= ASSIGNED TASK =
Read through the listing below and copy each line in which the word "round" occurs.

----

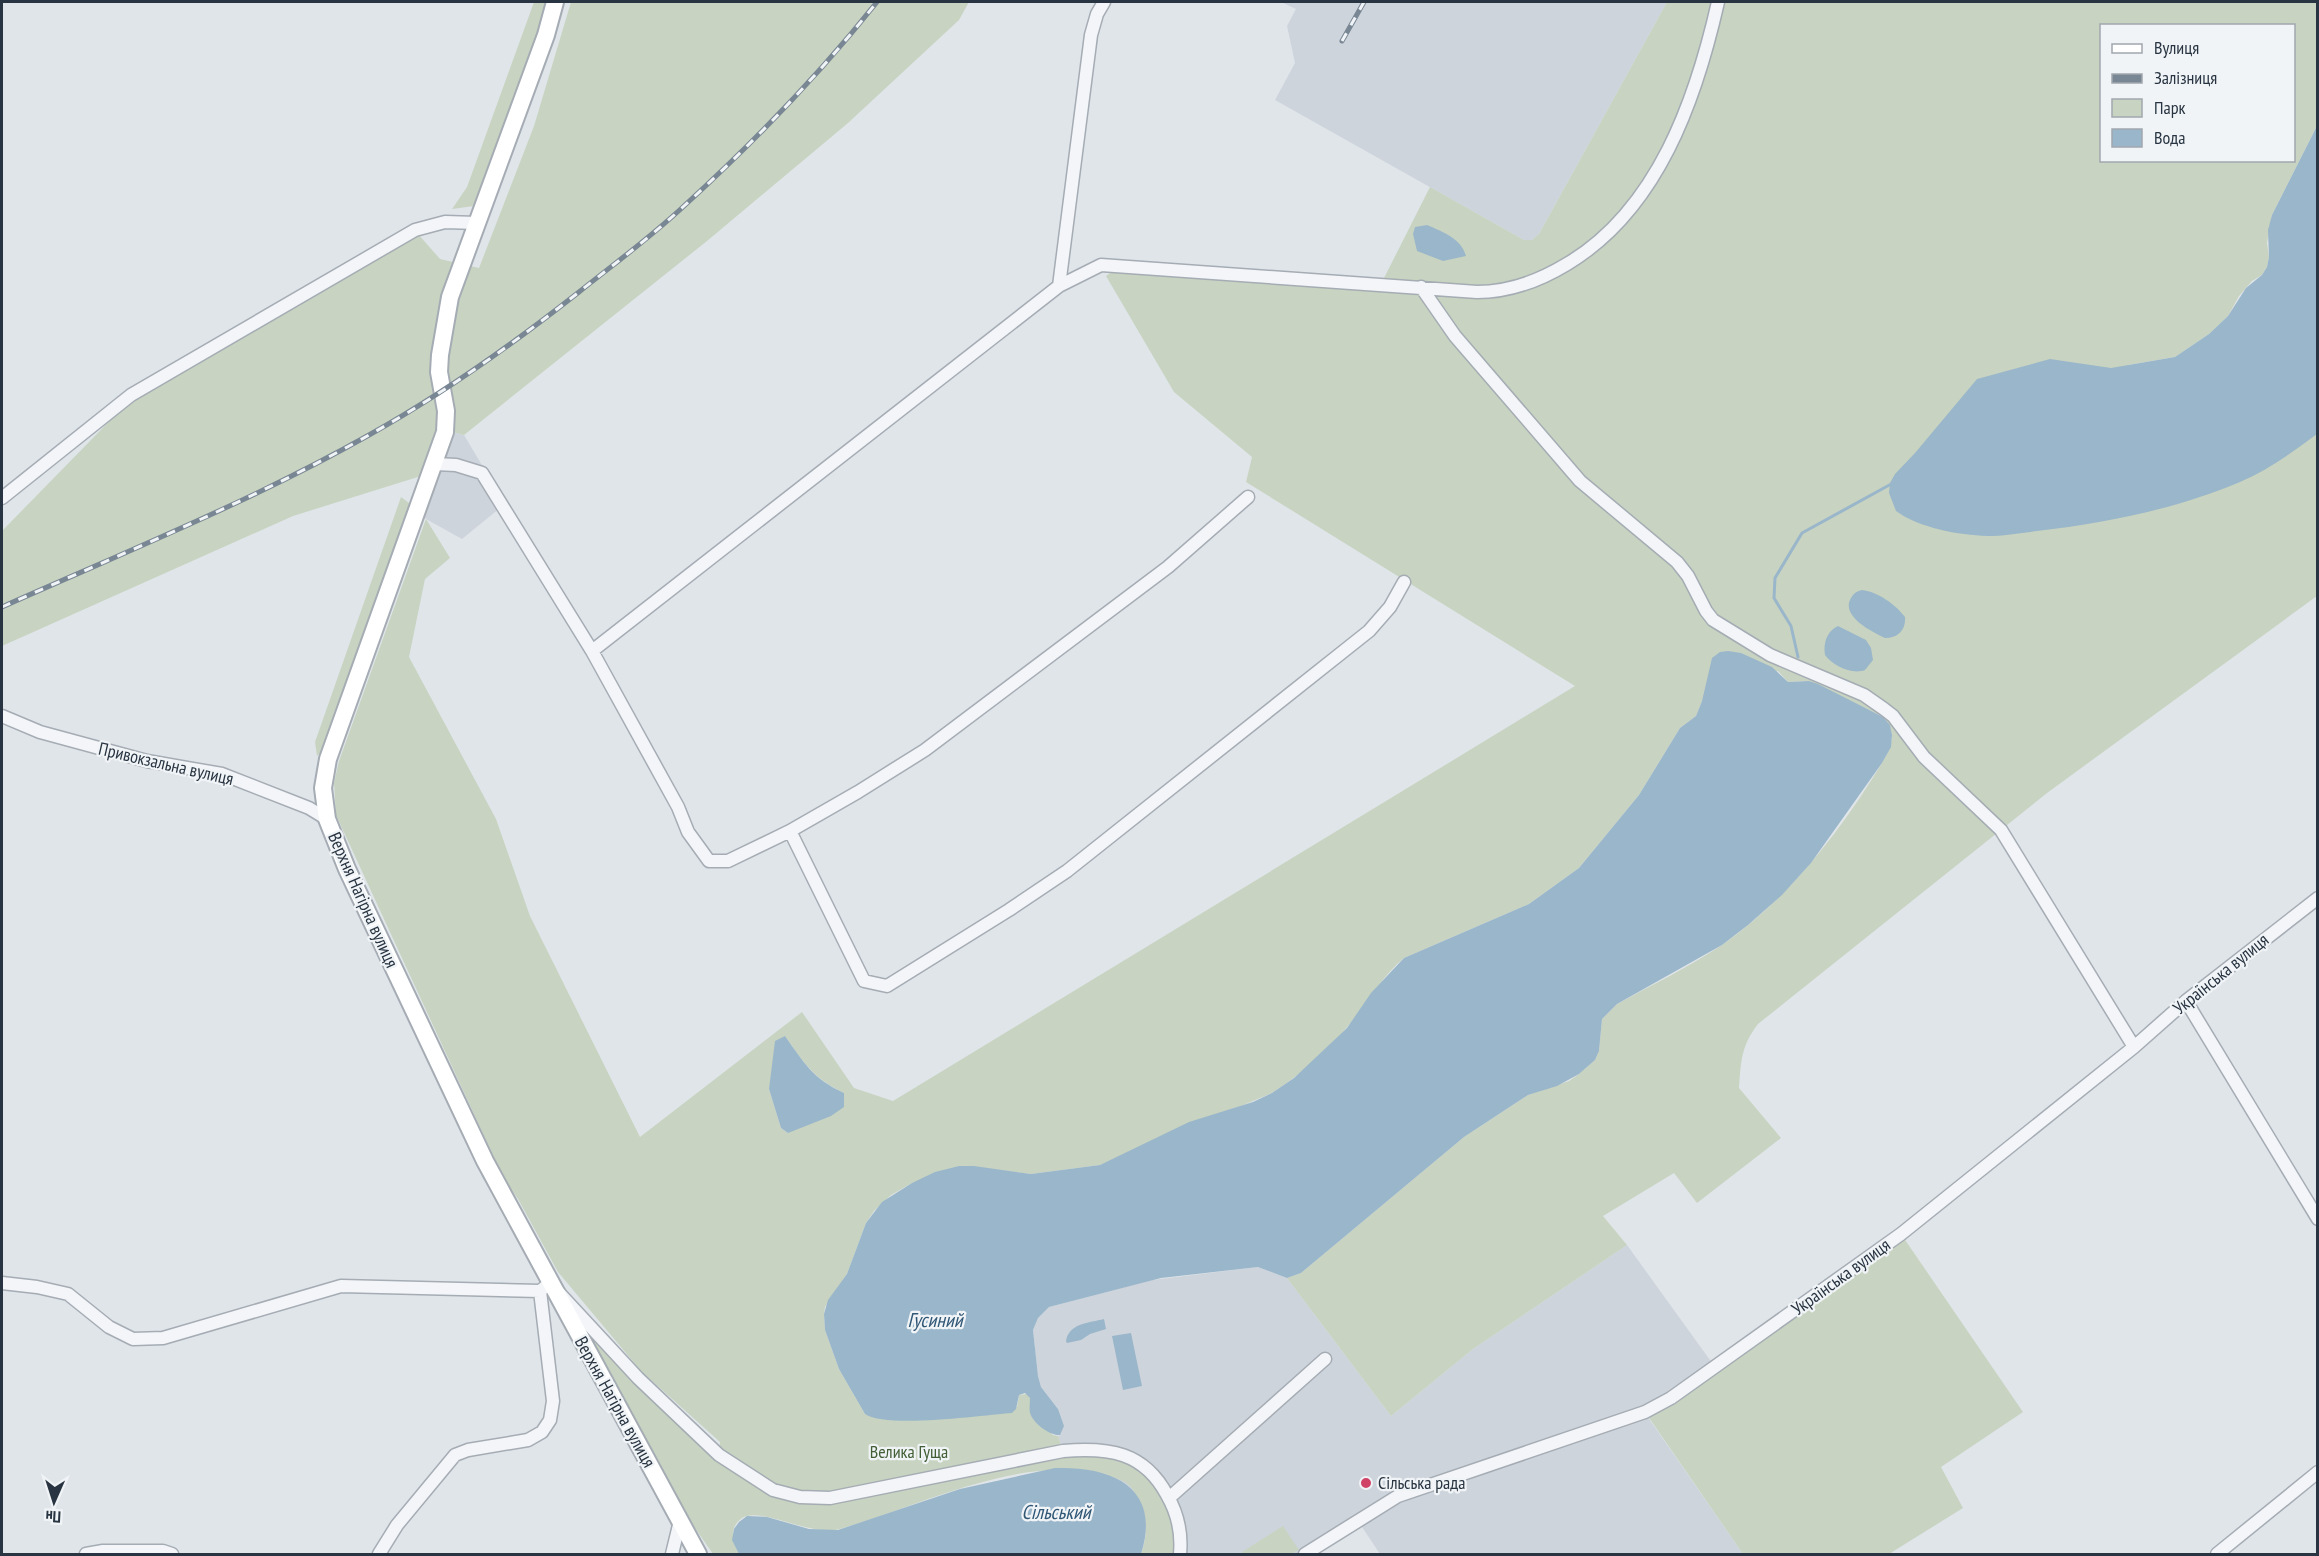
<svg xmlns="http://www.w3.org/2000/svg" width="2319" height="1556" viewBox="0 0 2319 1556" font-family="'PT Sans Narrow',sans-serif">
<rect width="100%" height="100%" fill="#e0e5ea"/>
<path fill="#ced4dc" d="M1281,2H1667L1539,234L1532,240H1524L1275,100L1295,63L1287,26L1296,9Z
M438,428L464,435L505,504L462,539L426,519L417,509L421,476Z
M1627,1245L1715,1367L1645,1413L1743,1554H1380L1358,1521L1305,1554H1180L1063,1451L1058,1436L1060,1435L1058,1409L1041,1387L1038,1376L1033,1330L1038,1318L1049,1307L1152,1280L1258,1267L1287,1278L1391,1416L1473,1349Z"/>
<path fill="#c8d4c1" fill-rule="evenodd" d="M534,2H546L537,33L474,206L452,209L467,187Z
M571,2H969L959,20L848,123L707,241L464,435L438,428L421,476L293,516L2,646V531L133,397L418,234L440,259L479,268L534,126Z
M1667,2H2317V126L2272,215L2267,243L2269,257L2267,267L2262,275L2252,281L2239,296L2228,316L2209,334L2175,357L2128,365L2317,409V596L2047,793L1758,1024C1741,1046 1741,1061 1739,1088L1781,1138L1697,1203L1674,1173L1603,1216L1627,1245L1473,1349L1391,1416L1287,1278L1301,1273L1464,1137L1528,1095L1569,1081L1579,1074L1595,1060L1599,1051L1602,1019L1617,1004C1652,985 1689,967 1722,945C1789,898 1840,832 1882,763C1891,747 1898,732 1883,717L1809,681L1788,682L1778,671L1702,701L1696,716L1680,728L1639,795L1579,868L1529,904L1404,958C1381,977 1367,1004 1348,1026C1327,1051 1300,1075 1272,1093L1100,1165L1031,1174L967,1166L912,1183L891,1195L874,1211L866,1223L847,1274L825,1307L824,1314L825,1330L839,1369L865,1414L1017,1407L1019,1395L1027,1394L1030,1398V1413L1053,1435L1058,1436L1063,1451L1138,1461L1173,1505L1180,1554H1141C1148,1534 1148,1516 1137,1498C1135,1494 1133,1489 1130,1486C1124,1480 1113,1477 1105,1475C1021,1453 920,1506 840,1529C811,1537 760,1506 742,1518C728,1528 733,1542 739,1554H713L686,1515L588,1335L591,1331L719,1454L720,1442L641,1371L558,1272L518,1199L503,1177L336,815L334,783L339,761L426,519L450,558L425,579L409,657L496,819L530,916L640,1137L802,1012L854,1088L893,1101L1575,686L1246,482L1252,457L1174,392L1106,276L1120,266L1381,284L1430,187L1524,240H1532L1539,234ZM2102,26H2294V160H2102ZM785,1036C803,1062 814,1079 844,1093L788,1133L781,1128L769,1089Z
M401,497L417,509L335,739L317,756L315,742Z
M1901,1234L2023,1412L1941,1467L1963,1508L1889,1554H1743L1645,1412Z
M1283,1526L1299,1550L1291,1554H1243L1242,1552Z"/>
<path fill="#9ab6ca" d="M2317,126V434C2293,452 2268,470 2240,482C2176,509 2106,523 2037,531C2021,533 2003,536 1987,536C1959,535 1919,528 1896,511L1889,493L1890,483L1895,474L1915,453L1977,379L2050,359L2111,368L2175,357L2209,334L2228,316L2246,288L2262,275L2267,267L2269,257L2268,230L2272,215Z
M1427,225C1443,232 1461,238 1466,256L1443,261L1417,251L1413,234L1415,227Z
M1862,590C1878,592 1895,604 1905,617C1906,630 1898,638 1885,638C1872,632 1840,616 1851,598C1854,593 1857,591 1862,590Z
M1838,626L1866,640L1871,648L1873,660L1865,670C1852,675 1833,666 1825,655C1823,643 1827,631 1838,626Z
M1728,651L1741,653L1772,667L1788,682L1809,681L1818,684L1883,717L1890,725L1892,735L1891,747L1882,763L1811,863L1782,895L1748,925L1722,945L1617,1004L1602,1019L1599,1051L1595,1060L1579,1074L1557,1086L1528,1095L1464,1137L1301,1273L1287,1278L1258,1267L1161,1278L1049,1307L1038,1318L1033,1330L1038,1376L1041,1387L1058,1409L1064,1426L1060,1435C1050,1436 1033,1423 1030,1413C1029,1408 1030,1403 1030,1398L1025,1393L1019,1395L1016,1409L1012,1413C983,1415 887,1429 865,1414L839,1369L825,1330L824,1314L828,1300L847,1274L866,1223L882,1202L912,1183L935,1172L959,1166H974L1031,1174L1100,1165L1189,1122L1253,1102L1272,1093L1294,1078L1347,1028L1371,993L1404,958L1529,904L1579,868L1639,795L1680,728L1696,716L1702,701L1712,658L1720,652Z
M785,1036C804,1063 813,1079 844,1093V1107L831,1116L788,1133L781,1128L769,1089L775,1041Z
M1104,1319L1106,1329L1090,1334L1081,1340L1067,1343L1066,1341C1069,1323 1089,1323 1104,1319Z
M1131,1333L1142,1386L1123,1390L1112,1336Z
M1055,1468C1113,1466 1162,1488 1141,1554H739L732,1540L734,1529L739,1522L747,1516L767,1517L809,1529L838,1530L960,1489Z"/>
<g fill="none" stroke-linecap="round" stroke-linejoin="round">
<path stroke="#9ab6ca" stroke-width="3" d="M1798,657L1791,626L1774,598L1775,578L1802,533L1893,483"/>
<g stroke="#a5acb4" stroke-width="15">
<path id="street" d="M1059,286L1091,35L1097,14L1104,2
M1421,287L1455,336L1580,481L1677,562L1688,576L1706,611L1713,620L1770,655L1864,695L1884,709L1893,716L1924,757L2001,830L2134,1047
M435,464L456,465L482,473L592,651L678,807L688,832L709,861H728L790,831L864,981L887,986L1009,910L1067,871L1369,631L1390,607L1404,582
M2,498L131,395L415,230L445,222L477,223
M592,651L1059,286L1101,265L1477,292C1510,292 1539,281 1567,264C1658,210 1696,99 1718,2
M2,716L40,732L147,761L222,774L309,808L327,819
M790,831L858,792L925,750L1168,567L1248,497
M2186,1001L2318,1219
M2,1283L37,1287L68,1294L109,1327L133,1339L163,1338L341,1286L540,1291L550,1283L638,1378L719,1455L773,1490L800,1497L830,1498L1063,1451C1109,1447 1144,1452 1167,1495C1178,1514 1182,1533 1180,1554
M1169,1498L1325,1359
M86,1554L103,1551H163L172,1554
M379,1554L397,1525L455,1455L468,1450L528,1440L542,1432L550,1420L553,1401L540,1291
M672,1554L680,1521
M1305,1554L1398,1496L1645,1412L1671,1398L1901,1234L2134,1047L2186,1001L2318,898
M2217,1554L2318,1472"/>
</g>
<g stroke="#a5acb4" stroke-width="20">
<path id="secondary" d="M555,2L546,35L450,297L440,355L439,372L446,411L445,432L328,759L323,788L327,819L347,869L485,1161L698,1554"/>
</g>
<use href="#street" stroke="#f3f5f8" stroke-width="12"/>
<use href="#secondary" stroke="#fff" stroke-width="16"/>
<g stroke="#798694" stroke-width="5">
<path id="rail" d="M1342,41L1364,2
M2,607C125,552 252,501 369,435C443,394 513,344 579,292C614,264 651,237 684,206C753,143 819,75 877,2"/>
</g>
<use href="#rail" stroke="#f0f4f7" stroke-width="3" stroke-dasharray="9" stroke-linecap="butt"/>
</g>
<circle fill="#d14366" stroke="#f0f4f7" stroke-width="2" cx="1366" cy="1483" r="6"/>
<g text-anchor="middle" stroke-width="4.5" stroke-linejoin="round" paint-order="stroke">
<g font-size="18" fill="#283441" stroke="#f0f4f7">
<text transform="translate(166 764) rotate(13)" y="6">Привокзальна вулиця</text>
<text transform="translate(363 900) rotate(66)" y="6">Верхня Нагірна вулиця</text>
<text transform="translate(2221 974) rotate(-39)" y="6">Українська вулиця</text>
<text transform="translate(1841 1277) rotate(-36)" y="6">Українська вулиця</text>
<text transform="translate(615 1402) rotate(61)" y="6">Верхня Нагірна вулиця</text>
</g>
<g font-size="18" fill="#415e35" stroke="#f0f4f7">
<text x="909" y="1458">Велика Гуща</text>
</g>
<g font-size="18" fill="#283441" stroke="#f0f4f7" text-anchor="start">
<text x="1378" y="1489">Сільська рада</text>
</g>
<g font-size="20" font-style="italic" fill="#315776" stroke="#f0f4f7">
<text x="935" y="1327">Гусиний</text>
<text x="1056" y="1519">Сільський</text>
</g>
</g>
<rect width="2319" height="1556" fill="none" stroke="#283441" stroke-width="6"/>
<rect x="2100" y="24" width="195" height="138" fill="#f0f4f7" stroke="#a0a7ae" stroke-width="1.5"/>
<rect x="2112" y="44" width="30" height="9" fill="#ffffff" stroke="#a0a7ae" stroke-width="1.5"/>
<text x="2154" y="54" font-size="18" fill="#283441">Вулиця</text>
<rect x="2112" y="74" width="30" height="9" fill="#798694" stroke="#a0a7ae" stroke-width="1.5"/>
<text x="2154" y="84" font-size="18" fill="#283441">Залізниця</text>
<rect x="2112" y="99" width="30" height="18" fill="#c8d4c1" stroke="#a0a7ae" stroke-width="1.5"/>
<text x="2154" y="114" font-size="18" fill="#283441">Парк</text>
<rect x="2112" y="129" width="30" height="18" fill="#9ab6ca" stroke="#a0a7ae" stroke-width="1.5"/>
<text x="2154" y="144" font-size="18" fill="#283441">Вода</text>
<g transform="translate(54 1502) rotate(183)" stroke="#f0f4f7" stroke-width="4.5" paint-order="stroke">
<path d="M0-4.5L10 22L0 15L-10 22Z" fill="#283441"/>
<text y="-9" font-size="16" font-weight="bold" text-anchor="middle" fill="#283441">Пн</text>
</g>
</svg>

----

= RESPONSE TO THIS TASK =
<g fill="none" stroke-linecap="round" stroke-linejoin="round">
<g text-anchor="middle" stroke-width="4.5" stroke-linejoin="round" paint-order="stroke">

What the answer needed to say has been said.